Super-Ego vs Super Ego, With Freud and Skinner

Magnum Anvil: Boy, I got a great package in the mail today from Gassy Veal Kitten Randy. His band, Space Chubby, has just put out a new album, and he did the art work on it, and sent the whole thing to me, with a big band poster folded up in the envelope as well. It’s just excellent work, all around. And he just sent it to me because he knew he liked his band, not expecting anything in return. That Randy’s a designer and a rocker with a brain and a heart. And a super-ego.

Sigmund Freud: The super-ego is the section of the mind that regulates the psyche in a constrictive, moralistic manner. And everyone has a super-ego, else they’d be lacking in self restraint entirely. So we must assume that you meant that Mister Gassy Veal has a very strong super-ego, since you found it worth mentioning. A person with such a very strong super-ego would be particularly adept at obeying the moral imperatives instilled by socializing authorities and expressing him or herself only in socially appropriate, flawless etiquette exhibiting behaviors. But I know this is not so in Mister Veal Kitten’s case, having seen him vomiting onstage, and forcibly fondling the band’s roadies after shows, and defecating on my porch after I shooed him and his Real Gorilla off my lawn one morning. Since Mister Kitten Randy does not possess a very strong super-ego, one (and by “one,” I mean “I”) can only assume what you meant to say is that Mr. Gassy Veal is an egomaniac. Alternatively, if you meant to say that Mr. Gassy Randy has a “super,” that is, incredibly powerful ego, you must be the dumbest motherfucker on this board and possibly in the world. Essentially, the ego itself cannot be powerful or powerless, it is merely the balance between the idealistically equilibriated two other facets of the psyche, the super-ego and the id. Now go away, please, so I can snort my coke and smoke my pipe because it reminds me of my father’s penis.

B.F. Skinner: Aw, shut your pie-hole, Freud! Most of your theories have proven unusable, a few therapists clinging to them like their mothers’ teets. You were a product of your time whose tantalizing writings appealed to the prurient interests of a literate, but stupid 19th century middle (and to a certain extent upper) class. The super-ego, according to your worthless ramblings, rules our social selves. Mister Anvil was simply commending Mister Randy for the quality of his work and his seemingly selfless desire to share it. Randy’s work is good for the scene. Case closed. Now . . . break me off a couple of fingers of that coke, me boy!

Magnum Anvil: Wait, then what is an egomaniac, if not someone with a “super” ego?

Sigmund Freud: An egomaniac is essentially a person who has become obsessed with their own self at the expense of their perception of the world around them, i.e. their sympathy and empathy. The balance of their own desires versus their own personal constraints, what might have heretofore been termed a conscience (sic), has become the sole focus of their daily interactions with others. “What can young Gertrude give me?” the egomaniac asks. “Hans must give me his sandwich for I want it,” the egomaniac exclaims. He cannot understand that Gertrude and Hans are outside entities that are not a part of his psyche and therefore must be treated separately and differently. An undifferentiated ego mass, usually fixated in the oral stage of development.

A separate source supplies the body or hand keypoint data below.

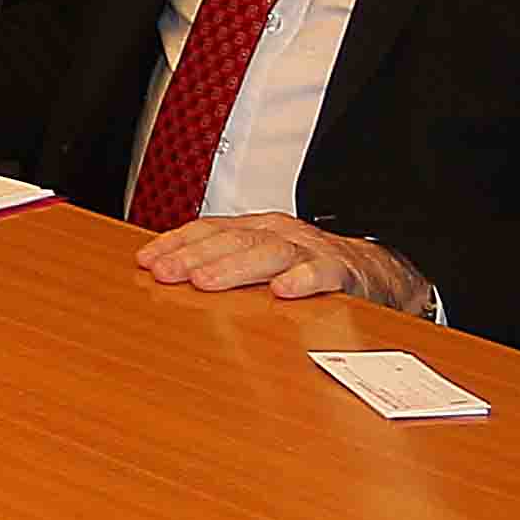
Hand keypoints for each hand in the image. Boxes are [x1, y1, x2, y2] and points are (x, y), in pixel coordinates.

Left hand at [134, 213, 433, 312]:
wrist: (375, 271)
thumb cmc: (307, 267)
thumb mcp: (261, 260)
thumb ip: (223, 264)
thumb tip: (165, 275)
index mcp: (255, 229)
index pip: (209, 230)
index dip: (176, 243)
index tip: (145, 260)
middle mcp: (279, 234)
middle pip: (231, 240)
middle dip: (193, 256)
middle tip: (165, 274)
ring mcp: (310, 251)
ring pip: (269, 253)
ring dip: (234, 268)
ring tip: (205, 282)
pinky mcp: (342, 272)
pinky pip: (322, 274)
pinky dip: (302, 280)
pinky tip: (282, 291)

Magnum Anvil: Golly, that sounds sort of familiar. Am I one of those, do you think?

Sigmund Freud: In order to properly assess whether you, Mr. Anvil, are an egomaniac, I would require at least five sessions a week for the next five years. I will smoke my pipe and snort my cocaine with the money you are wasting on me in order that you might project the image of one of you socializing agents onto me. This we will call “projection,” and Skinner can be damned with his scientific methods that produce actual results. I’m only interested in the money, the coke, and the sex with parents. Here . . . have a line. On me.

B.F. Skinner: Not yet, Freud! You’re supposed to make him wait, and then perform, and then ring a bell, before you give him the coke! Haven’t you learned anything after all these years?

Sigmund Freud (Five Minutes Later): Roll over! Ding!

Magnum Anvil: Drool! Drool! Snort! Drool!